EXERCISE
Write out every one of the records below word for word, but leave out the pictures.

--- --- ---

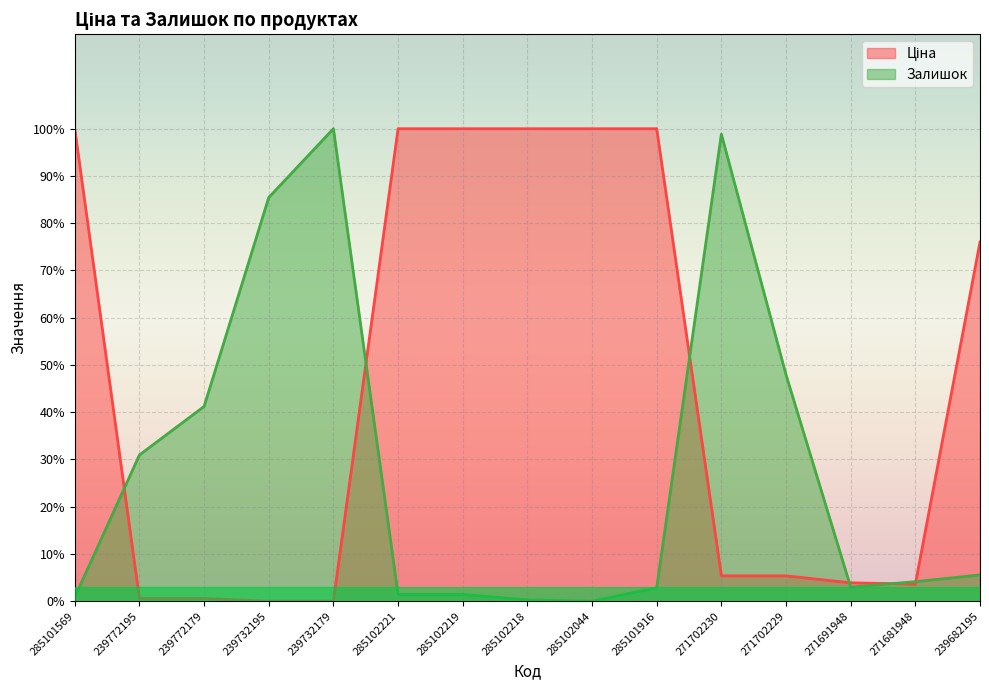

Is the value of Залишок at 271702229 greater than the value of Ціна at 285101916?

No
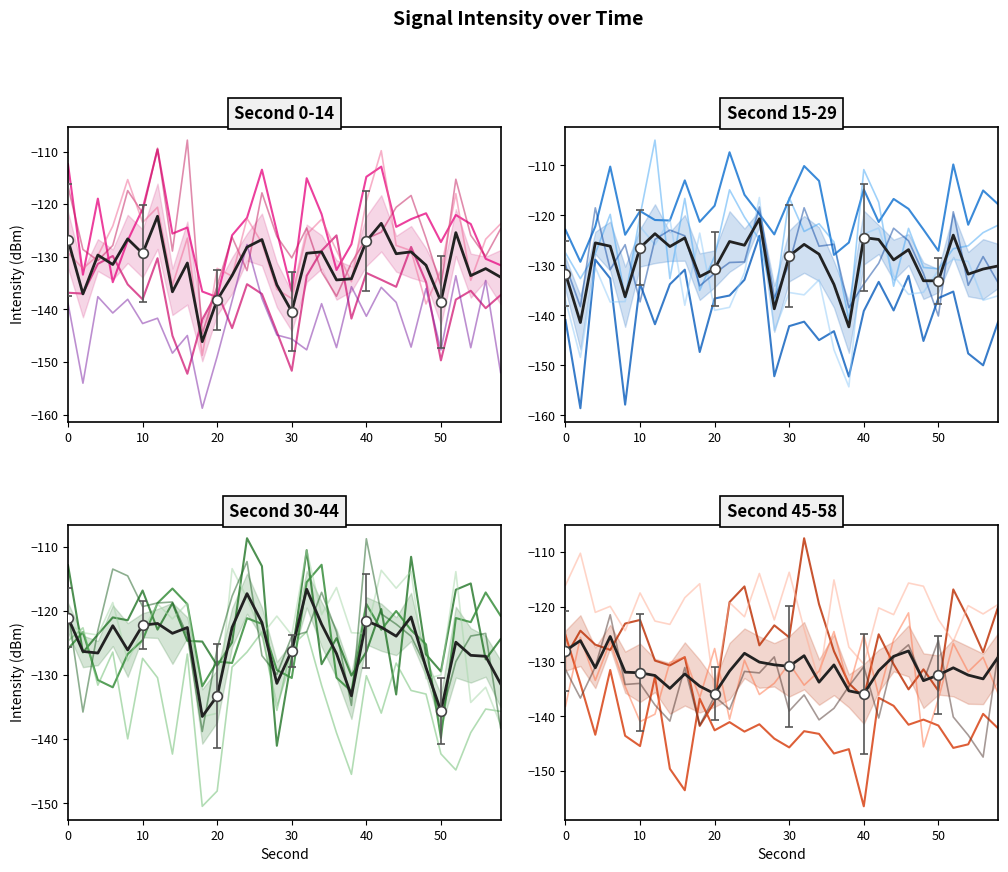

Count the number of data series in this chart.

6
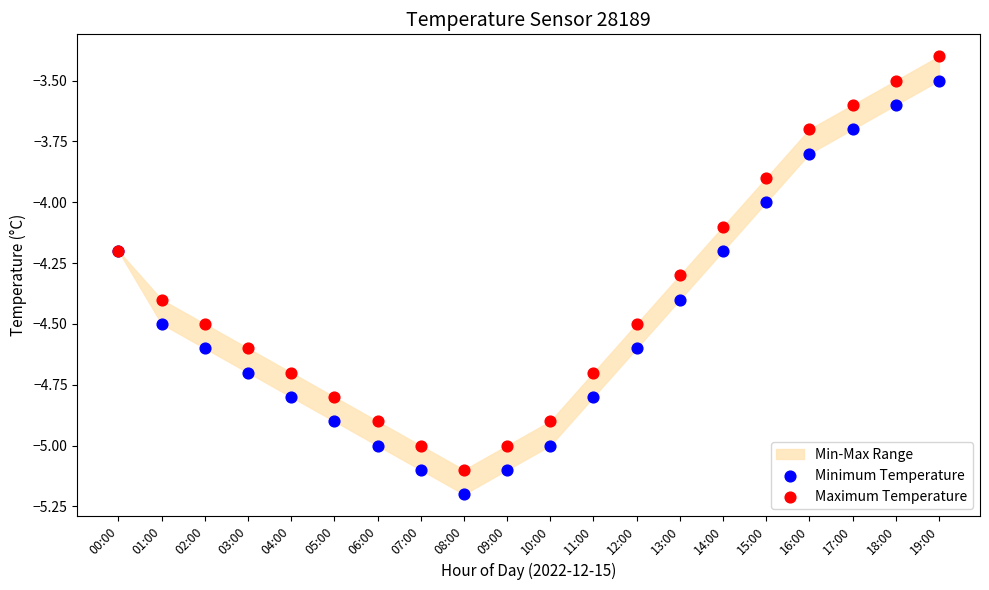

Which series reaches the maximum Y coordinate?

Maximum Temperature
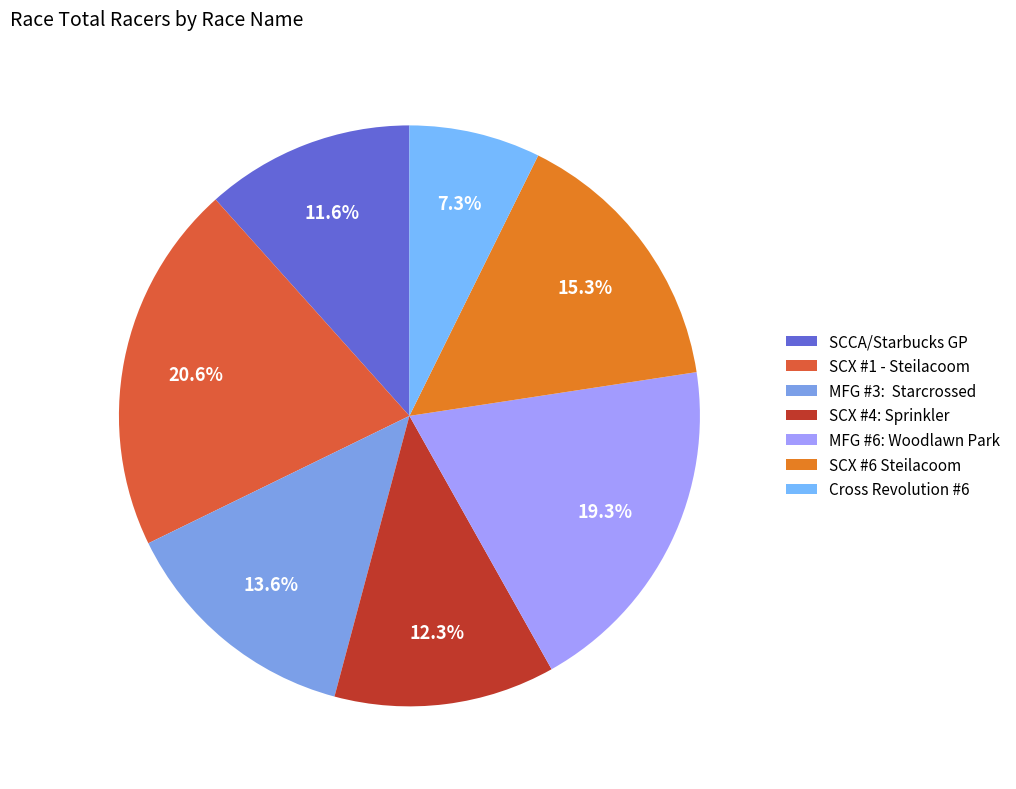

Is it true that MFG #6: Woodlawn Park is 19% of the pie?

True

--- --- ---

RESPONSE TO THIS EXERCISE
Is the value of Залишок at 271702229 greater than the value of Ціна at 285101916?

No

Count the number of data series in this chart.

6

Which series reaches the maximum Y coordinate?

Maximum Temperature

Is it true that MFG #6: Woodlawn Park is 19% of the pie?

True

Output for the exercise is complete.